• Supplied information
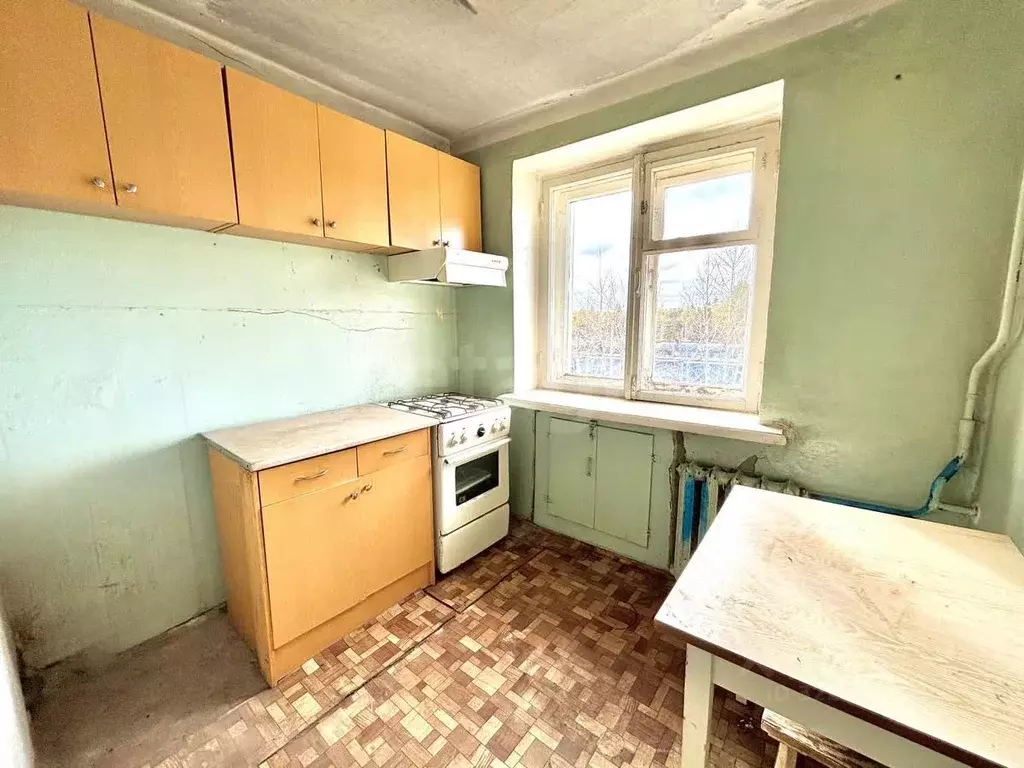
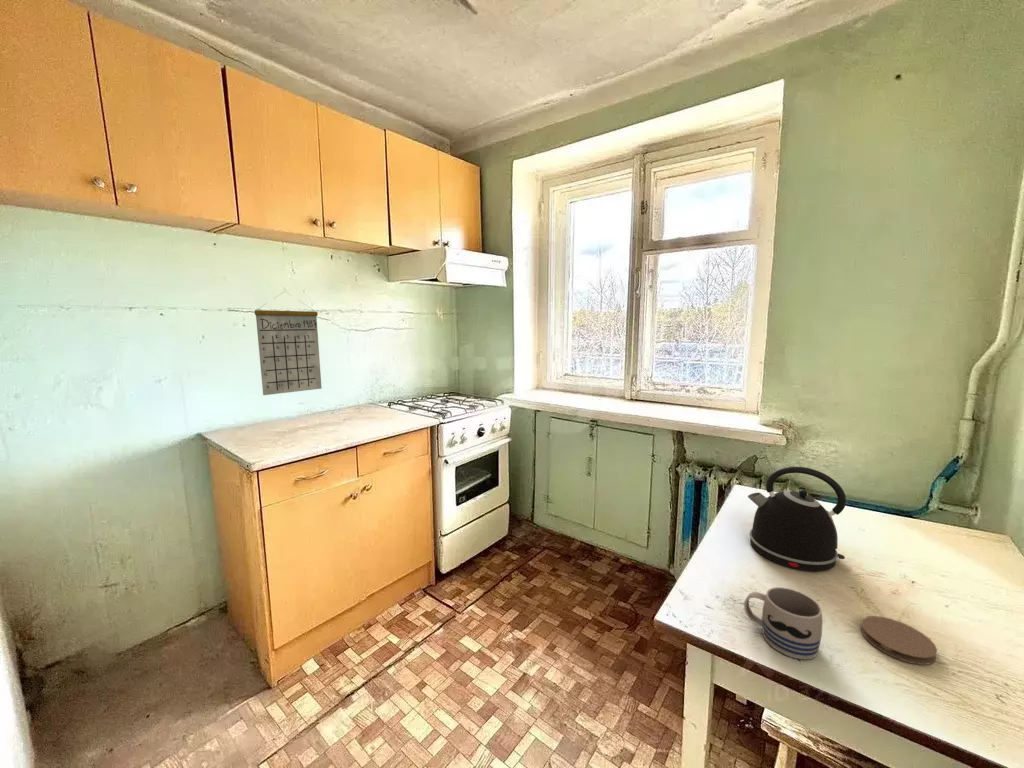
+ coaster [860,615,938,666]
+ kettle [747,465,847,572]
+ mug [743,586,823,660]
+ calendar [254,290,323,396]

• Problem requirements
Once the pictures are dropped, please print every remaining line of the material verbatim.

• Written reply
+ coaster [860,615,938,666]
+ kettle [747,465,847,572]
+ mug [743,586,823,660]
+ calendar [254,290,323,396]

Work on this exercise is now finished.